The president of a rural electric cooperative in central Missouri that took a leading role in providing rural broadband service is President Trump’s choice to head the USDA’s Rural Utilities Service. The agency oversees programs that range from water and sewer facilities to electrical lines and telecommunications. The White House announced the post would go to Kenneth Johnson, chief executive of the Co-Mo Electric Cooperative and its telecomm subsidiary, Co-Mo Connect, in Tipton, Mo.
“Co-Mo is the first to deploy a fiber-to-the-home network to all of their members without federal or state funding, providing gigabit internet, video, and voice services to nearly 16,000 subscribers,” said the White House.
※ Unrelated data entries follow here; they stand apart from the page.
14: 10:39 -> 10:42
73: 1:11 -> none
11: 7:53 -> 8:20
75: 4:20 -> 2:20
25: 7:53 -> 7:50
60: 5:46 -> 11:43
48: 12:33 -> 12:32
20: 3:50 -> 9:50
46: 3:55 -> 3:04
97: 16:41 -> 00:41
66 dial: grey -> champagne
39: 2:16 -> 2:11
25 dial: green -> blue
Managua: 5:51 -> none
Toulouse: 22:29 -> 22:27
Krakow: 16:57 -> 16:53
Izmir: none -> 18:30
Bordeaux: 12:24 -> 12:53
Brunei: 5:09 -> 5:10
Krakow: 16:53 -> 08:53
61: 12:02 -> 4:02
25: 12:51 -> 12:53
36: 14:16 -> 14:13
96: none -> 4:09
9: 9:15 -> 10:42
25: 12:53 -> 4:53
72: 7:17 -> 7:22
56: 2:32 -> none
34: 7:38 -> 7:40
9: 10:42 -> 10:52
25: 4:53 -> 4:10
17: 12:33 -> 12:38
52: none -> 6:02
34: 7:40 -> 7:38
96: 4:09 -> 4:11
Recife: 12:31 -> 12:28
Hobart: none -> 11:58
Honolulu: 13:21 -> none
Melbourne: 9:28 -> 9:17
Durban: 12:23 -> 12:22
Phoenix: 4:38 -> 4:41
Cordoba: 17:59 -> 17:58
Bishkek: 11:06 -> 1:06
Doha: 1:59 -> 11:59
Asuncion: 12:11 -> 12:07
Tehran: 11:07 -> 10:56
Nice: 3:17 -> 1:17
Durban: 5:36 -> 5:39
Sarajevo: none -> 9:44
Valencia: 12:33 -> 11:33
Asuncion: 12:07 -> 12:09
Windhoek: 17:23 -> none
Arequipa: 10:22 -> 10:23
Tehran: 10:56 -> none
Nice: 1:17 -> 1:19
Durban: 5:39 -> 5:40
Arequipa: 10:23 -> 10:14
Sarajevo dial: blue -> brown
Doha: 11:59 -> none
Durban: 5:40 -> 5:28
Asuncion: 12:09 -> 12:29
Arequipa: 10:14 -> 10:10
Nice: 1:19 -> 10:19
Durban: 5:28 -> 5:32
On its website, Co-Mo Electric, founded during the Depression, said it organized Co-Mo Connect in 2010 to provide “fiber-to-the-home internet, TV and telephone service.” Echoing a common refrain among rural cooperatives, Co-Mo says, “The people asked for the service. For-profit companies that provided these communications services to cities around Co-Mo Country had no intention of extending them here.”
The rural prosperity report delivered to Trump a month ago described universal broadband service in rural America as a springboard for economic growth. “Ken’s experience with rural utilities, including real success in expanding access to high-speed internet, will serve us well as we strive to increase prosperity across rural America,” said Agriculture Secretary Sonny Perdue, who led the task force that wrote the report.